TOKYO — Japanese police are giving up their search for an American poet who went missing on one of the remote islands, they said Saturday, a day after a U.S. rescue team said they had no luck finding him.
Craig Arnold, a University of Wyoming assistant professor of English and an award-winning poet, vanished April 26. He was in Japan as part of a creative writing program and was hiking on a volcano on the island of Kuchinoerabu-jima, which is about 30 miles (50 kilometers) off Japan’s southern Kyushu island.
A police spokesman said what had happened to Arnold was still unclear, but their search team was being withdrawn Saturday as prospects for finding him fade.
Overnight in the U.S., the University of Wyoming said in a release that Arnold had likely fallen from a cliff and didn’t survive.
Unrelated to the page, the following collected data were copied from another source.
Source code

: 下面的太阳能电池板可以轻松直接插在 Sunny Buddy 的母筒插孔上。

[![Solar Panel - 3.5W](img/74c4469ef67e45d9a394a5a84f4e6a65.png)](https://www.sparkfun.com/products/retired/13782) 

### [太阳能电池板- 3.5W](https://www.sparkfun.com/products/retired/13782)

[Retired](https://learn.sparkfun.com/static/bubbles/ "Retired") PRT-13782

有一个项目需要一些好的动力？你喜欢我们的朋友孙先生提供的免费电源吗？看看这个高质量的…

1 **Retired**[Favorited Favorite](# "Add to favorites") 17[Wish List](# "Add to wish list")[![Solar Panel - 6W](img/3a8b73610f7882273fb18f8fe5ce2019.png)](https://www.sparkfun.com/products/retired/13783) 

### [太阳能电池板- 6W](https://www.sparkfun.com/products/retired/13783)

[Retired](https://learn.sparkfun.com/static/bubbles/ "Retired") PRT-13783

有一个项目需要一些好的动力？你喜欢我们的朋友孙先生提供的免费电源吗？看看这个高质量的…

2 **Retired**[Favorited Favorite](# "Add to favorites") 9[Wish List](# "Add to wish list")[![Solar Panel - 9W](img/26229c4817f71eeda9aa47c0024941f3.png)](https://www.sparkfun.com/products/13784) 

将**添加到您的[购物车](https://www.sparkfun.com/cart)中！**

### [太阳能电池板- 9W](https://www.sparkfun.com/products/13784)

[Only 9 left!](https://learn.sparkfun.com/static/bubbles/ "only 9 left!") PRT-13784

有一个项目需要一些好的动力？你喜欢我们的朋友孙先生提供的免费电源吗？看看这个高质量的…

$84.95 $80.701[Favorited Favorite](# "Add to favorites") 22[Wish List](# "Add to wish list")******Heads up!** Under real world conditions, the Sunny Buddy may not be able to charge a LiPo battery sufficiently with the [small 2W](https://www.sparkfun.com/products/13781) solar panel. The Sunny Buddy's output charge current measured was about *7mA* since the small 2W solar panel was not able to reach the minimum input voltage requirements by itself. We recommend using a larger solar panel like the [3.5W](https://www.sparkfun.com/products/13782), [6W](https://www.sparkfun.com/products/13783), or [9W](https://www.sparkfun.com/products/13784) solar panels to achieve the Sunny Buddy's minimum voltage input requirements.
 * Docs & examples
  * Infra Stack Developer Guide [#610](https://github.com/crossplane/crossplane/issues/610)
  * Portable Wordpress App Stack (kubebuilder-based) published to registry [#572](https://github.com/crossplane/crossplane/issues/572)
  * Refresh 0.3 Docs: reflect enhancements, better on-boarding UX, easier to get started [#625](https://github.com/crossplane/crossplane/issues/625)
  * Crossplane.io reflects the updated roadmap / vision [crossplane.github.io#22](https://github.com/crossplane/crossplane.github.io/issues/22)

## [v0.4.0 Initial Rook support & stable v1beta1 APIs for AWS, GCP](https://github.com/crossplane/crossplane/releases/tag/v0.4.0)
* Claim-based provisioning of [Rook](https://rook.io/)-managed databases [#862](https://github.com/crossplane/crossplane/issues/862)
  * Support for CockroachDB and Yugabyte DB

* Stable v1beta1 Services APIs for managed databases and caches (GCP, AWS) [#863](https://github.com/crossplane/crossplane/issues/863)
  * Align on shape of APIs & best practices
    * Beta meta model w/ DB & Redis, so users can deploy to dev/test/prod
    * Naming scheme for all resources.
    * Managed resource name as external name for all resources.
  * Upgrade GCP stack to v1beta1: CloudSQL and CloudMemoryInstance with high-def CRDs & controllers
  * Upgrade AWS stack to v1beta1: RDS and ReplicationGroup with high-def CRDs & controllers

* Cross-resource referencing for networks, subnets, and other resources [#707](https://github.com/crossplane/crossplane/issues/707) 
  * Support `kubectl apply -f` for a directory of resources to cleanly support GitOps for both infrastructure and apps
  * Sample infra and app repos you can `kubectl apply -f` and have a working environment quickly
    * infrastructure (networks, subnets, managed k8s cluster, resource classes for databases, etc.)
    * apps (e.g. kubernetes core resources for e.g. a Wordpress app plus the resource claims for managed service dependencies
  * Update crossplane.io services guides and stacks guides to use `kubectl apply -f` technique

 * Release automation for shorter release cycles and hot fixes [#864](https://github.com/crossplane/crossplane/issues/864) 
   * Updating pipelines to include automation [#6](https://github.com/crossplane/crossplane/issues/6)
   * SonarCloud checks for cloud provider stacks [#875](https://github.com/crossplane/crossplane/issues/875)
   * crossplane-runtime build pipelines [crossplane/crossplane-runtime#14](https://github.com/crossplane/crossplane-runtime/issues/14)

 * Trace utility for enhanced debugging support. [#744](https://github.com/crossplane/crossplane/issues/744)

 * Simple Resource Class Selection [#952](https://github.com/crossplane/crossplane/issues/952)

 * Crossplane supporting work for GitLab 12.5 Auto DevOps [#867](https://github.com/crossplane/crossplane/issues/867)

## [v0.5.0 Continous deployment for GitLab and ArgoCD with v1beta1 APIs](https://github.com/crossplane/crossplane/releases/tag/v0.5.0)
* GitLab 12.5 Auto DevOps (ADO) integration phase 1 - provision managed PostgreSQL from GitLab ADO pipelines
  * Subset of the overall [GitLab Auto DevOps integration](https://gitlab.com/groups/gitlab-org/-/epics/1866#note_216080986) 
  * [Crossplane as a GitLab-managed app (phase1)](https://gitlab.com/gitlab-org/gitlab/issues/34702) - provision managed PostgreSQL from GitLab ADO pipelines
They “learned from the private search group it hired that Arnold likely fell from a high and dangerous cliff, and there is virtually no possibility he could have survived the fall,” the university said.
“We had truly hoped for a different outcome to this story,” UW President Tom Buchanan said. “On behalf of all the faculty and staff at the University of Wyoming, I extend my deepest regrets to Craig’s family and fiancee.” David Kovar, of the California-based 1st Special Response Group, said Friday that four members of his team followed Arnold’s tracks over the top of the volcano to an extremely steep area of the island.
The team was leaving the island, but the Japanese government has committed a technical climbing team to continue to search the area the American team identified, he said.
Earlier, Kovar had said the team had dramatically reduced the size of the search area and expressed hope that progress would be made.
Arnold, 41, was in Japan through the U.S.-Japan Friendship Commission’s Creative Artists Exchange Fellowship and was working on a book on volcanoes.